Not great, but okay. However your cash flow is wrong. You haven't accounted for vacancy, repairs and maintanance, CapEx, nothing. That seems like an over optimistic move. Taking off 5% for vacancy and 5% for R&M and CapEx, (750-315), you are at 435 mo cash flow x 12 = 5220/106250 = 4.91%

So more realistically, you are ranging from 5% to maybe 8% ROI (that would be a year where nothing needs a repair, no one moves out, nothing needs maintenance, in other words, not gonna happen.)

Unless you are banking on extreme appreciation it doesn't look good.

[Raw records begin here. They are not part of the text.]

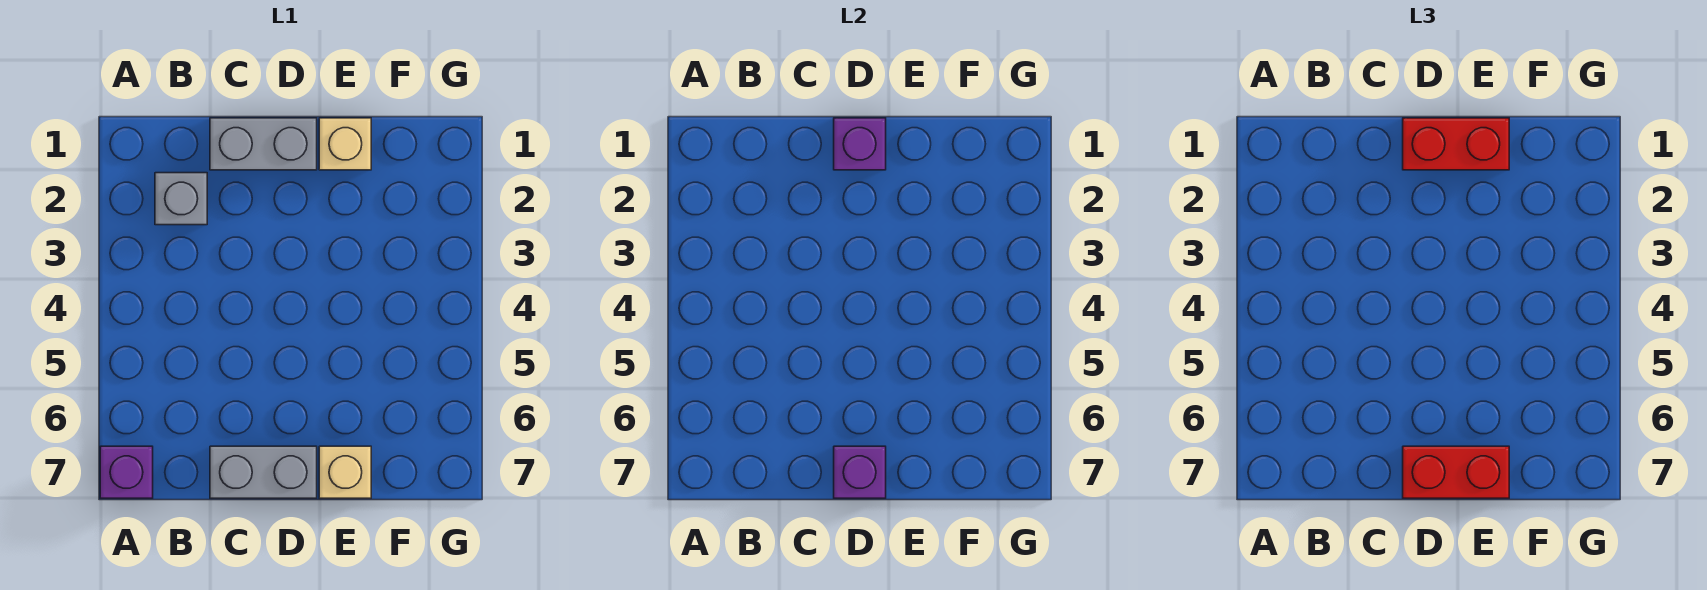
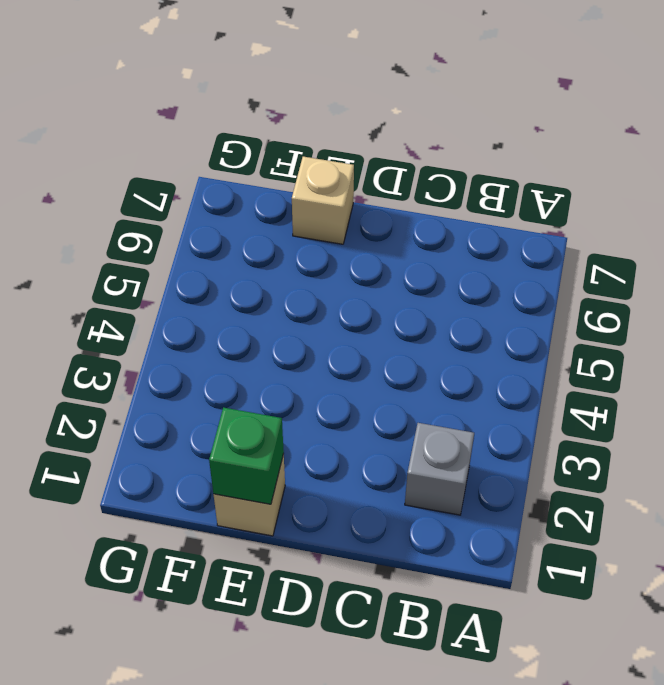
green brick E1 level 2 -> none
none -> purple brick A7 level 1
none -> grey brick C1:D1 level 1

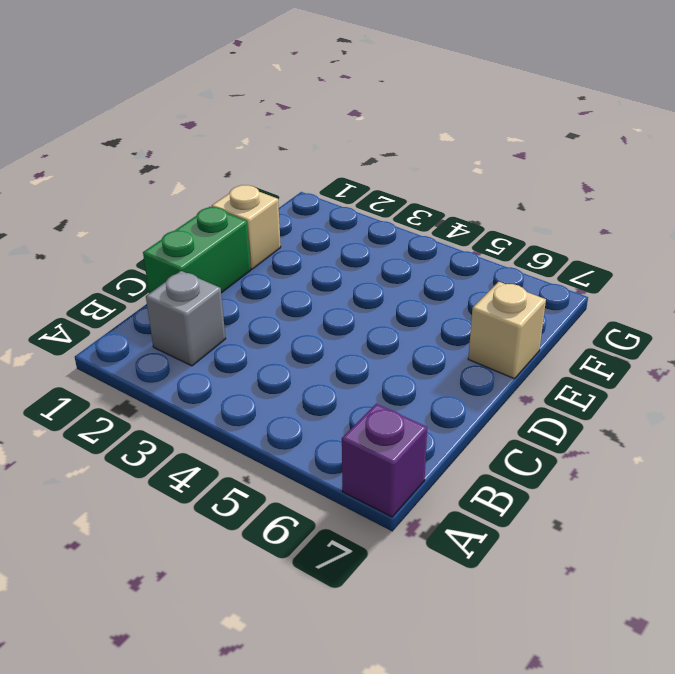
green brick C1:D1 level 1 -> grey brick C1:D1 level 1
none -> grey brick C7:D7 level 1
none -> purple brick D1 level 2

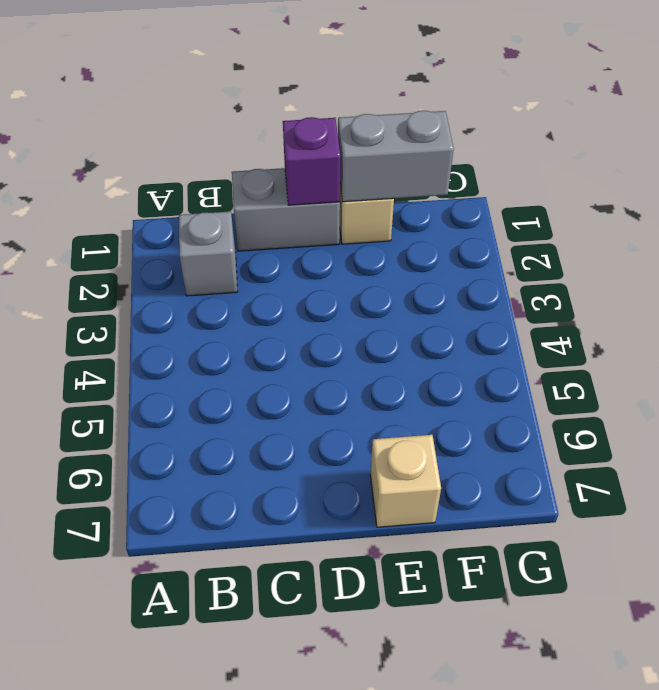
grey brick E1:F1 level 2 -> grey brick C7:D7 level 1
none -> purple brick A7 level 1
none -> purple brick D7 level 2

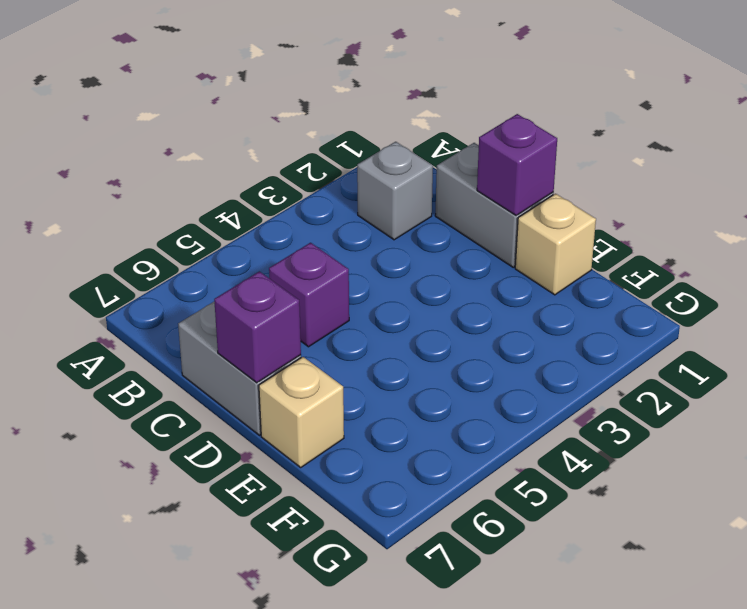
purple brick C5 level 1 -> purple brick A7 level 1
none -> red brick D1:E1 level 3
none -> red brick D7:E7 level 3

Originally posted by @Tandi Hufnagel :

$751 mo cash flow x 12 mo = 9012/yr

Assuming 25% down on 425k is 106250 up front investment.

9012/106250 = 8.48% ROI

Not great, but okay. However your cash flow is wrong. You haven't accounted for vacancy, repairs and maintanance, CapEx, nothing. That seems like an over optimistic move. Taking off 5% for vacancy and 5% for R&M and CapEx, (750-315), you are at 435 mo cash flow x 12 = 5220/106250 = 4.91%

So more realistically, you are ranging from 5% to maybe 8% ROI (that would be a year where nothing needs a repair, no one moves out, nothing needs maintenance, in other words, not gonna happen.)

Unless you are banking on extreme appreciation it doesn't look good.

Thanks @Tandi, in a perfect world what is the ROI you should be looking to make?

Rashad Jones Jennings, Real Estate Agent in GA (#361693)

"It brings in $3,150 Monthly in rent. Estimated mortgage payment is $2,400 Monthly. Taxes annually are $3,110. Leaving a cash flow of $751 a month."

One thing you didn't not specify, does this quad had separate utilities? If so, which are divided?
If you had to pay utilities on all of these units, you would be losing money.
General estimate on utilities I would use:
Electric - $50/month
Water - depends greatly on the area $50/month
Trash - probably billed yearly. $200-400

With just these 3 you would be losing. Doesn't even factor TV or Internet, or sewage.
Hope this can help clear up any misunderstandings.

This will be pushing, if HVAC, water heater or roof repair will easily make you cash flow negative. Repairs are inevitable, it's matter of when. I personally would pass on this one unless it has significant upside potential of higher appraisal. Target about 12 to 15% cap rate.

@Rashad Jennings 

I agree with @ Al Pat that a target cap rate of 12-15% (after taking into account all the costs, and also any utilities as @Nate Kaminski mentioned) is a good place to start.  

Think of it this way: you can make 7-8% invested in a good selection of Vanguard mutual funds without lifting a finger. REI should outperform other investment choices, or else why would you do it? Unless you really like being a landlord?

To be fair, there are the other ways the REI benefits financially, in addition to cash flow: property appreciation, tax deductions, loan pay down, and some would add control over your investment and the ability to force appreciation.

However you want to aim for a cap rate in the teens up to 20%, especially if this is your first investment and you want to build a portfolio off the cash flow.